A general overview of the most important
statistical techniques currently used for cognate
detection purposes was delivered by Inkpen et al.
(2005), who addressed the problem of automatic
classification of word pairs as cognates or false
friends and analysed the impact of applying
different features through machine learning
techniques.

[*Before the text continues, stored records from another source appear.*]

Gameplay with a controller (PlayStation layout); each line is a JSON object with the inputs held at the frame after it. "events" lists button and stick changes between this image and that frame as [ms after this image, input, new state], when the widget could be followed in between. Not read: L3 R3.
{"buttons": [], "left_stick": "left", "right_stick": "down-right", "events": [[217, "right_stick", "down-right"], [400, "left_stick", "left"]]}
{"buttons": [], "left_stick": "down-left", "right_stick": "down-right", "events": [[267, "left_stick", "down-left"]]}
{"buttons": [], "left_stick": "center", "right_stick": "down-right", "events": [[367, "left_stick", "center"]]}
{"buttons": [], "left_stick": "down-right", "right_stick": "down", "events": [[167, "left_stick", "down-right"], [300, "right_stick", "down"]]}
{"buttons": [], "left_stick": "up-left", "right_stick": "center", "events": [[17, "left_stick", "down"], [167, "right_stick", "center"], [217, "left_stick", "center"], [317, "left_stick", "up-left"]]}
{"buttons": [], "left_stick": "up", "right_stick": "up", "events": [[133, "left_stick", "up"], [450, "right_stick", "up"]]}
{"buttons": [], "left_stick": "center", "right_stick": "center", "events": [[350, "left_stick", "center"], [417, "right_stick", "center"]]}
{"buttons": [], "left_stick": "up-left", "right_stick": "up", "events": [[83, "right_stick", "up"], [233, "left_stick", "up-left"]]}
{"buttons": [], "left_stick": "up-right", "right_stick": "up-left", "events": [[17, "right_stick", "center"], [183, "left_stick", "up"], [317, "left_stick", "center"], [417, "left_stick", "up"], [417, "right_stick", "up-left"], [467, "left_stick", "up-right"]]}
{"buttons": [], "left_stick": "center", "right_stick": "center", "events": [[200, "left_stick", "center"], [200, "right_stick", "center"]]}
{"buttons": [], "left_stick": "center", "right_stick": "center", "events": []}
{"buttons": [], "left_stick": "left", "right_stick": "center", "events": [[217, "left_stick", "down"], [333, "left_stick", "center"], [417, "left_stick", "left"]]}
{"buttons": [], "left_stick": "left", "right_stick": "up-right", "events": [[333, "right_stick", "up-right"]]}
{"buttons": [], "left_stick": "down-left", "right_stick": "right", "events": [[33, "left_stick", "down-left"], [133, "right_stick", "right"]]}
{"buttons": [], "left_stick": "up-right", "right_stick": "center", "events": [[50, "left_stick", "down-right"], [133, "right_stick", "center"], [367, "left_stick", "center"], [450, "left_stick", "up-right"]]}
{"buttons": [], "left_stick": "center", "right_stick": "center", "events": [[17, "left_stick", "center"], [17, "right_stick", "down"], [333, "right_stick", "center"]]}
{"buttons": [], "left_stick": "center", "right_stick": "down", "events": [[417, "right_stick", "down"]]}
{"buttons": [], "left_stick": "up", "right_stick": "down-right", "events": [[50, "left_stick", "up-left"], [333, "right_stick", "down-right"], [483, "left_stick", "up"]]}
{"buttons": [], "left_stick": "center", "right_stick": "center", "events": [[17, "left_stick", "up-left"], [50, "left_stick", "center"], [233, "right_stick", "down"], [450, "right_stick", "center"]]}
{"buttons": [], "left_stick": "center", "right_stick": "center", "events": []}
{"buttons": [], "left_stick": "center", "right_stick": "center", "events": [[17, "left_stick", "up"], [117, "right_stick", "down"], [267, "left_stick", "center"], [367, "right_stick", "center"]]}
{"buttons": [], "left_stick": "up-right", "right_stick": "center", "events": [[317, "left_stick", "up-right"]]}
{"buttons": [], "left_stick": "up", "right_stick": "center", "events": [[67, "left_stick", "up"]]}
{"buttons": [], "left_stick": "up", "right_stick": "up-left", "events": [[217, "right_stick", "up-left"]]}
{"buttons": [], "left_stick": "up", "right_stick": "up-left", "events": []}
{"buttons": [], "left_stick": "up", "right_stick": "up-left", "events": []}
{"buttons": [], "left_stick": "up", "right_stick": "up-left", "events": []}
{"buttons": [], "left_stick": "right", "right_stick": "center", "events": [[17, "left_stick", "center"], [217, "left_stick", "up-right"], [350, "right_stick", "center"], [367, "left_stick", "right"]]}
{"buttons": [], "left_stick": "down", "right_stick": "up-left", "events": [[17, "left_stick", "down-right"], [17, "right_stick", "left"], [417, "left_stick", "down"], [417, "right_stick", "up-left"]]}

In her paper, she also proposed a

method to automatically distinguish between
cognates and false friends, while examining the
performance of seven different machine learning
classifiers.
Further applications of ED include Mulloni and
Pekar (2006), who designed an algorithm based on
normalized edit distance aiming to automatically
extract translation rules, for then applying them to
the original cognate list in order to expand it, and
Brew and McKelvie (1996), who used approximate
string matching in order to align sentences and
extract lexicographically interesting word-word
pairs from multilingual corpora.
Finally, it is worth mentioning that the work
done on automatic named entity transliteration
often crosses paths with the research on cognate
recognition. One good pointer leads to Kashani et
al. (2006), who used a three-phase algorithm based
on HMM to solve the transliteration problem
between Arabic and English.
All the methodologies described above showed
good potential, each one in its own way. This paper
aims to merge some successful ideas together, as
well as providing an independent and flexible
framework that could be applied to different
scenarios.
3 Proposed Approach
When approaching the algorithm design phase, we
were faced with two major decisions: firstly, we
had to decide which kind of machine learning (ML)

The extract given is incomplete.